§ **What is required**
The answer should consist of each line below that contains the word "wash".

§ **Exercise data**

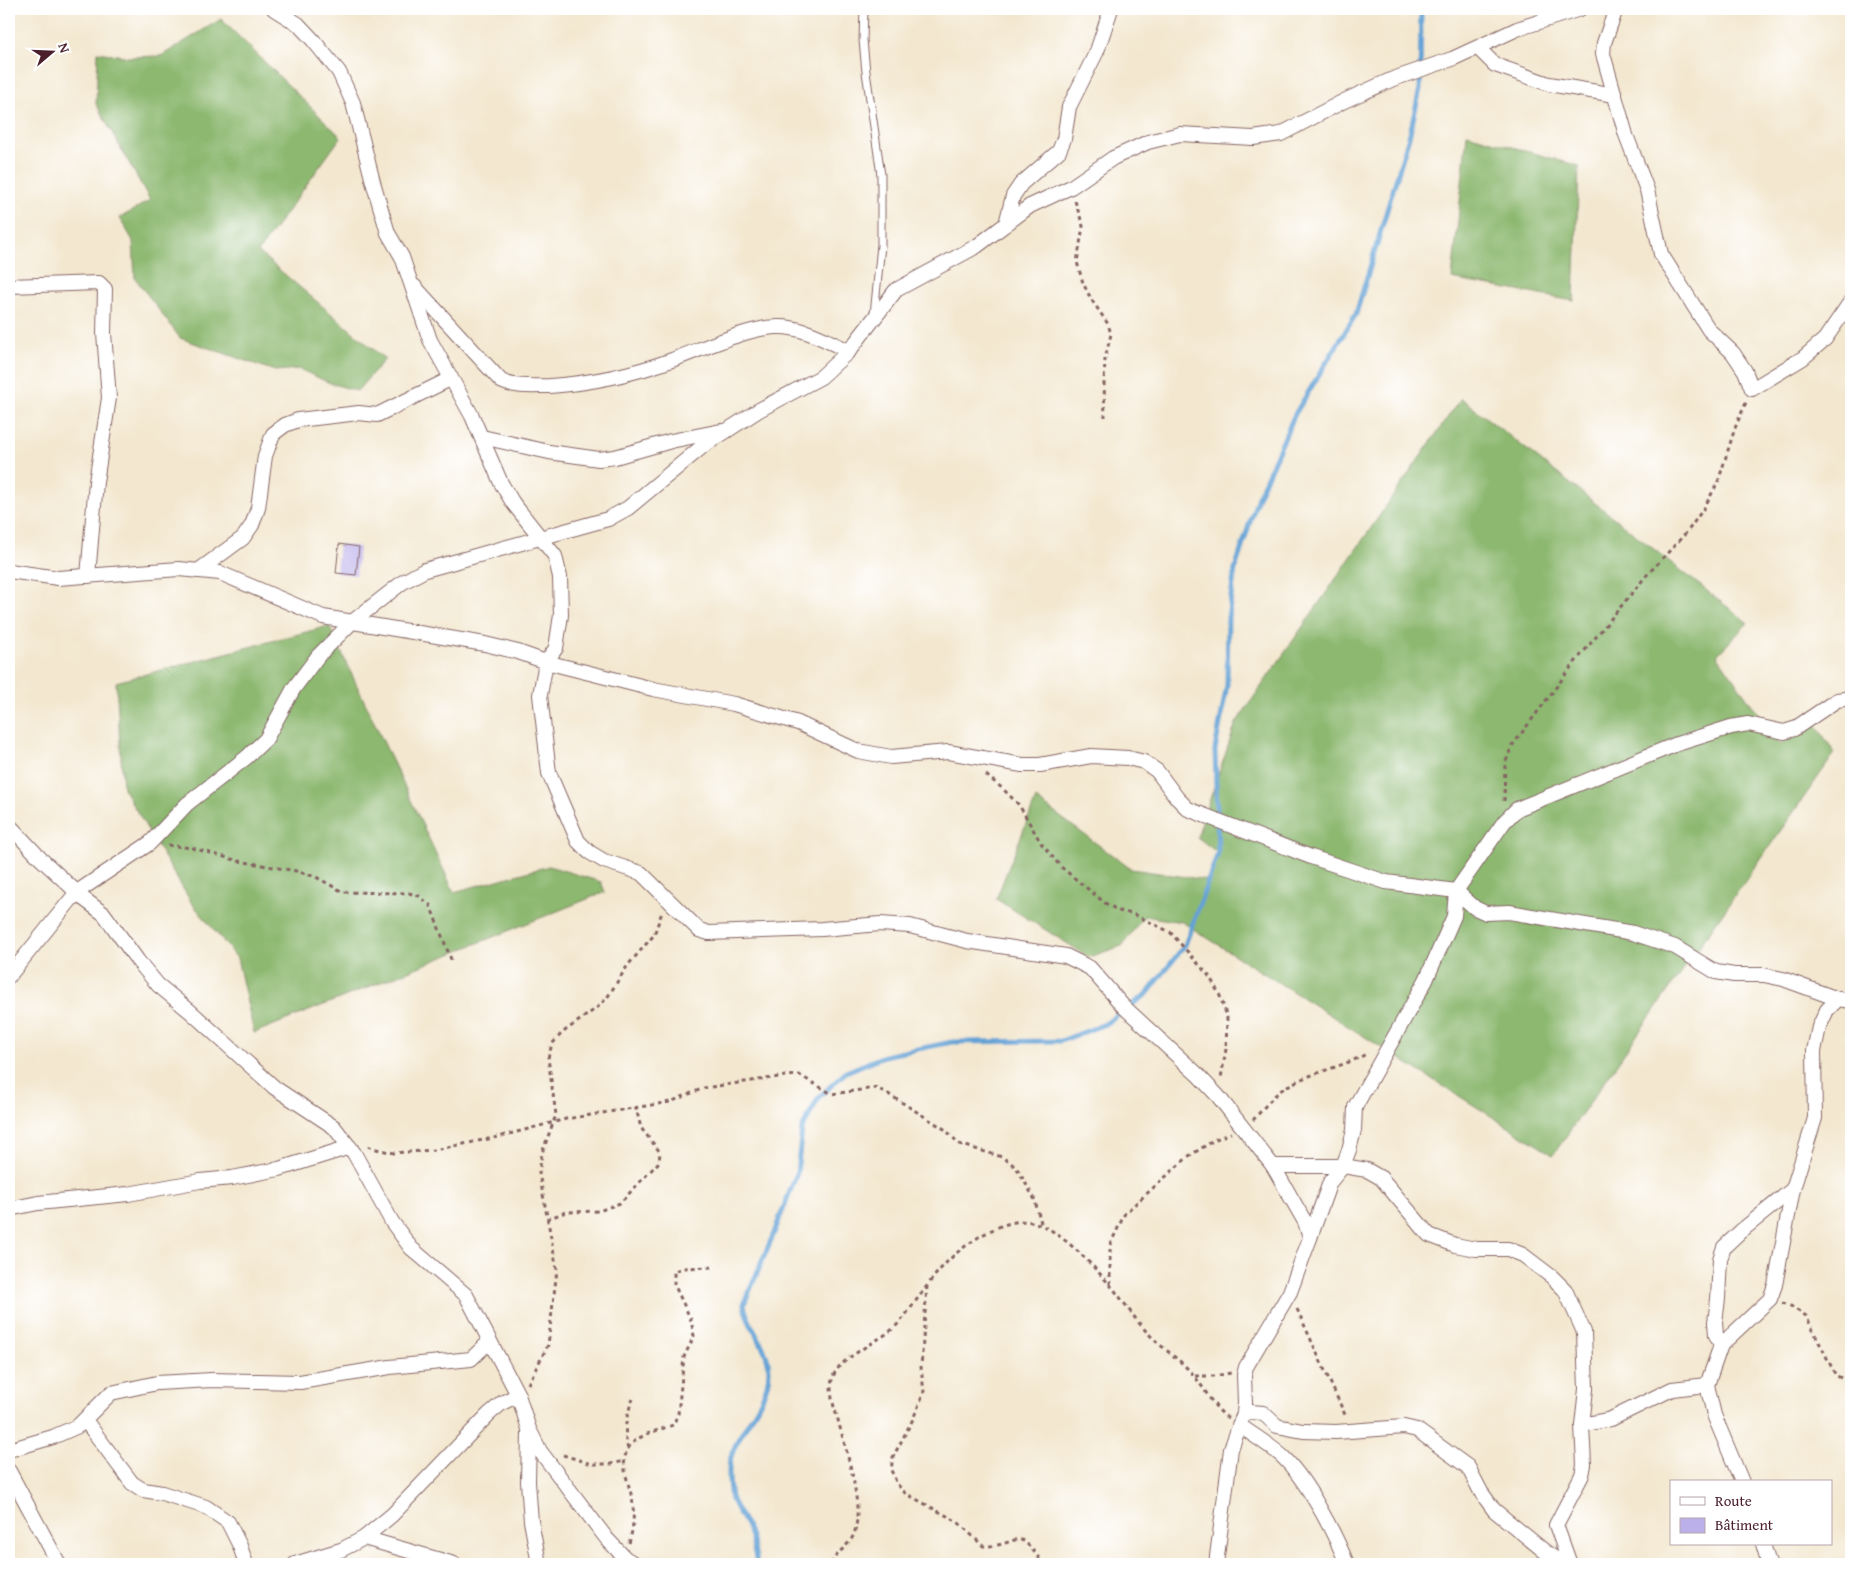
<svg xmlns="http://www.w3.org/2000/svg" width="1860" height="1573" font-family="'Gentium Book Plus',serif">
  <rect width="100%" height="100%" fill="#fff"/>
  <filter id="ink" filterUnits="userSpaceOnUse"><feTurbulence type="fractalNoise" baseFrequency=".02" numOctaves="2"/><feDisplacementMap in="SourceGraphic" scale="10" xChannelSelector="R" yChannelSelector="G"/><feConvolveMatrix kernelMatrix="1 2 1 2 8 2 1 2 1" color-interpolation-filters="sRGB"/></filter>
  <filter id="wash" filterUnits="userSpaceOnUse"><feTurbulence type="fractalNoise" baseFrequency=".0096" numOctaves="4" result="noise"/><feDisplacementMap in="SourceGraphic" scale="20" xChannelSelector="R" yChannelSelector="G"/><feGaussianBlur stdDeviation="1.12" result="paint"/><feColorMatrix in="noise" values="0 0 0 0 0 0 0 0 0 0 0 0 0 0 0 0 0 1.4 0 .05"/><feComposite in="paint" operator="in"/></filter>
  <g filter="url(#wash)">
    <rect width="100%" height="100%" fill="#f3e7cf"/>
    <!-- forest -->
    <g fill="#8cb870" stroke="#6b6c4e">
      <polygon points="221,19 341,137 258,252 385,359 357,391 330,383 299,369 275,371 180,338 135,278 133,241 120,218 150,200 96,104 98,52 129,57 161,56"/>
      <polygon points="1467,134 1579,166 1574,301 1452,279"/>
      <polygon points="1461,398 1748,623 1717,655 1780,745 1814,722 1835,753 1553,1155 1182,922 1144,916 1122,946 1089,957 996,899 1036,799 1131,869 1207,880 1218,853 1197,837 1236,723"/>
      <polygon points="329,626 454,892 549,866 601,882 605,892 254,1033 237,958 191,902 123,788 116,682"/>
    </g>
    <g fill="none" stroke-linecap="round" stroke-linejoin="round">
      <!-- stream -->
      <path stroke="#64a2d5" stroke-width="5" d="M757,1564c-2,-12 -4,-22 -8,-33 -5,-11 -12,-20 -17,-31 -3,-7 -3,-21 -3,-30 1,-35 39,-61 40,-99 0,-25 -22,-43 -25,-67l30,-71 23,-60 5,-44 17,-32 27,-25 38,-16 68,-14 109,-1 44,-17 42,-30 38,-49 33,-92 -3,-103 12,-65 1,-67 7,-49 23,-72 37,-83 61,-100 54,-181 10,-44 1,-80"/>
    </g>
    <g id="blocks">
      <!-- building -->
      <polygon fill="#bcb0ea" points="339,544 359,547 356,575 336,573"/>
    </g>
  </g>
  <g filter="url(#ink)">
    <use href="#blocks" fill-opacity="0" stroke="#856564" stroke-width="1"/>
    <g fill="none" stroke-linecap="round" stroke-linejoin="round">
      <defs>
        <polyline id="lane" points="864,9 863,40 866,72 881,175 881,245 874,315"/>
        <g id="street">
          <polyline points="274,9 298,24 313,40 339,72 353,103 373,182 388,233 402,257 430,340 472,416 501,483 513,503 555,556 560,577 561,615 556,648 546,662 540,695 549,773 578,841 589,852 604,861 641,873 699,930 709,933 822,929 880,924 910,926 967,941 1066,956 1090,968 1123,1006 1197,1074 1218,1096 1273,1166 1305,1222 1310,1238 1290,1292 1246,1367 1244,1375 1245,1403 1244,1413 1231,1449 1216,1564"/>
          <polyline points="1616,9 1604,43 1603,54 1626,135 1647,190 1661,254 1709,330 1733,353 1745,371 1752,389 1803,358 1825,339 1851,301"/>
          <polyline points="1478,48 1495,65 1549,84 1615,95"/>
          <polyline points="1006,224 1013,196 1021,184 1059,151 1064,139 1069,107 1097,51 1111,9"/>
          <polyline points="9,286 99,283 105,289 104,333 109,398 96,482 88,576"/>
          <path d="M414,286l87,95c14,7 34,5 49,5 42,-3 83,-12 122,-26 31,-11 74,-32 105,-33 25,-1 50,14 72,24"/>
          <polyline points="482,437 549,452 599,459 615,457 671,441 721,431"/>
          <polyline points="9,571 58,578 179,569 220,573 323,617 485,644 518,652 546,662 653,689 734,704 798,723 858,751 891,757 948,752 1022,765 1040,765 1091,756 1128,758 1144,762 1157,771 1177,798 1188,809 1311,857 1386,882 1456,891 1475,908 1486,913 1509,912 1633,933 1675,947 1716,972 1734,975 1764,975 1783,979 1838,999 1851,1001"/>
          <polyline points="198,571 243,538 252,525 258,508 265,456 273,434 285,425 298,420 359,413 377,415 450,379"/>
          <polyline points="9,825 40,858 84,899 104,914 138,961 158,985 191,1012 275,1088 334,1127 354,1153 392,1222 411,1248 466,1295 518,1395 529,1429 540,1451 607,1539 625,1558 635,1564"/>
          <polyline points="9,976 77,892 150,843 187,804 247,757 266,739 294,688 318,656 352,622 403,582 425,570 608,519 628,508 703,446 759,410 821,377 849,351 896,290 977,246 1030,206 1071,187 1113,158 1148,142 1180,134 1253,138 1281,134 1344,101 1393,79 1452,59 1517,29 1580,9"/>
          <polyline points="1273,1166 1343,1166 1367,1170 1381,1178 1429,1235 1455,1245 1476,1249 1508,1249 1523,1255 1552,1277 1565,1290 1584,1332 1586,1389 1582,1425"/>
          <polyline points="9,1209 38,1203 128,1194 200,1181 232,1178 279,1169 350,1147"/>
          <polyline points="1310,1238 1330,1182 1343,1166 1349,1150 1354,1130 1355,1107 1426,980 1454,916 1456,891 1504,822 1517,809 1677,744 1731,727 1748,724 1784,732 1794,729 1837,700 1851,698"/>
          <polyline points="1721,1345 1716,1335 1715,1322 1718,1299 1720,1259 1724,1247 1741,1231 1793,1189"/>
          <polyline points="1707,1385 1714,1415 1742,1482"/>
          <polyline points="1244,1413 1251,1412 1263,1413 1277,1426 1303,1431 1336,1432 1404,1427 1417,1430 1468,1467 1481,1492 1494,1510 1548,1554 1565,1564"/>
          <polyline points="85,1420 132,1483 143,1490 162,1493 206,1507 228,1522 240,1546 246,1564"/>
          <path d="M1239,1425c14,10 31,20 44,32 24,23 52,77 64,107"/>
          <polyline points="529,1433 528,1482 531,1521 539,1564"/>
          <polyline points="9,1450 53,1437 78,1426 111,1393 157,1383 212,1380 300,1382 390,1367 471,1359 489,1342"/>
          <polyline points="9,1471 59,1564"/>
          <polyline points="364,1538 454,1564"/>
          <polyline points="1763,1544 1769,1564"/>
          <polyline points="295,1564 341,1550 364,1538 392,1515 489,1414 502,1403 518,1395"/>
          <polyline points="1570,1564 1556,1525 1582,1475 1584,1465 1582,1425 1611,1419 1672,1389 1707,1385 1721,1345 1770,1299 1775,1285 1793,1189 1815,1118 1814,1051 1819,1027 1827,1010 1838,999"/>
        </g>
      </defs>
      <!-- lane casing -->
      <use href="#lane" stroke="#856564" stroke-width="9"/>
      <!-- street casing -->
      <use href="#street" stroke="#856564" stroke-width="16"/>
      <!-- path -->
      <g stroke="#856564" stroke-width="3" stroke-dasharray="4 4" stroke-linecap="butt">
        <polyline points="1075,201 1083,226 1077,262 1083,283 1091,299 1108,324 1111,334 1105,359 1104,383 1105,417"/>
        <polyline points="986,775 1003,789 1019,805 1041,843 1061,867 1105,903 1119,911 1133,914 1170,932 1210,977 1220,996 1227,1017 1226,1049 1221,1078"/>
        <polyline points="1504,801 1505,764 1512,746 1572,666 1646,576 1687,532 1704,508 1718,482 1735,428 1747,400"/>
        <polyline points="168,845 192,848 239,861 296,871 316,877 343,892 409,893 419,896 430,905 452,962"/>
        <path d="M1253,1120c10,-11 21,-26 33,-33 25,-15 55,-19 80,-33"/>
        <polyline points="368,1146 372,1148 394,1153 434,1150 498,1137 566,1119 670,1102 704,1088 786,1076 799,1075 832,1094 875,1088 885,1092 946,1130 959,1144 1002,1157 1011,1163 1018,1170 1034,1198 1042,1226"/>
        <polyline points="547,1219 566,1212 599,1211 620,1203 659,1162 660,1152 641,1128 636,1108"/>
        <polyline points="1110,1285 1110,1245 1125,1213 1189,1156 1216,1139 1231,1133"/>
        <path d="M927,1286l-6,81 3,25 -11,27 -20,38 -2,13 6,14 8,9 53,29 25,24c38,1 31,-24 60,18"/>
        <polyline points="1782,1303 1789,1305 1806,1316 1836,1376 1851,1381"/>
        <polyline points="1297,1309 1346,1417"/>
        <polyline points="1195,1376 1215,1376 1231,1373"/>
        <polyline points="528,1384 548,1345 557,1270 539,1173 542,1153 556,1115 548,1058 552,1044 562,1033 598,1007 607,998 628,965 654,935 662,912"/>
        <path d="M628,1449c-5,-17 -2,-34 5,-50"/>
        <polyline points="563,1455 592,1464 611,1464 625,1461"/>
        <path d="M629,1543c4,-13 5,-24 4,-38 -2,-22 -20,-47 3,-65 10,-7 26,-11 37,-15l5,-11 6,-57 10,-21 -3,-16 -17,-36v-13l9,-3 31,-1"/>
        <path d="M831,1564c5,-12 21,-20 24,-33 8,-30 -9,-80 -17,-111 -4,-13 -9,-27 -6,-40 4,-20 41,-36 57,-48 12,-9 20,-22 29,-34 9,-12 18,-25 28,-35 18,-19 59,-47 86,-41 27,6 61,44 79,64 13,15 23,33 37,47 14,16 34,27 47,44 11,13 18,31 33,41"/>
        <polyline points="1189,1564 1203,1560"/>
      </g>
      <!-- lane -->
      <use href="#lane" stroke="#fff" stroke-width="7"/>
      <!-- street -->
      <use href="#street" stroke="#fff" stroke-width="14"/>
    </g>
  </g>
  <!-- margin -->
  <rect width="1860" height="1573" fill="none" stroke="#fff" stroke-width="30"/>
  <!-- legend -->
  <rect x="1670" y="1480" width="162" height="65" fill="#ffffff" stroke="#b7a5aa"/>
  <rect x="1680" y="1497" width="25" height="8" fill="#ffffff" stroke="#b7a5aa"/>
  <text x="1715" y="1506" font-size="15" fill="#4a1f2b">Route</text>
  <rect x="1680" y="1518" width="25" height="15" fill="#bcb0ea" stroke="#b7a5aa"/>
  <text x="1715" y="1530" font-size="15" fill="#4a1f2b">Bâtiment</text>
  <!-- north arrow -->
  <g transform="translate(52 52) rotate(71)" stroke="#ffffff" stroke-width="4" paint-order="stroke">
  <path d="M0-4L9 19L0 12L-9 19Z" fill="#4a1f2b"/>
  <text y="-8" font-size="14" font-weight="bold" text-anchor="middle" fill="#4a1f2b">N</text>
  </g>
</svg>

§ **Solution for this problem**
  <filter id="wash" filterUnits="userSpaceOnUse"><feTurbulence type="fractalNoise" baseFrequency=".0096" numOctaves="4" result="noise"/><feDisplacementMap in="SourceGraphic" scale="20" xChannelSelector="R" yChannelSelector="G"/><feGaussianBlur stdDeviation="1.12" result="paint"/><feColorMatrix in="noise" values="0 0 0 0 0 0 0 0 0 0 0 0 0 0 0 0 0 1.4 0 .05"/><feComposite in="paint" operator="in"/></filter>
  <g filter="url(#wash)">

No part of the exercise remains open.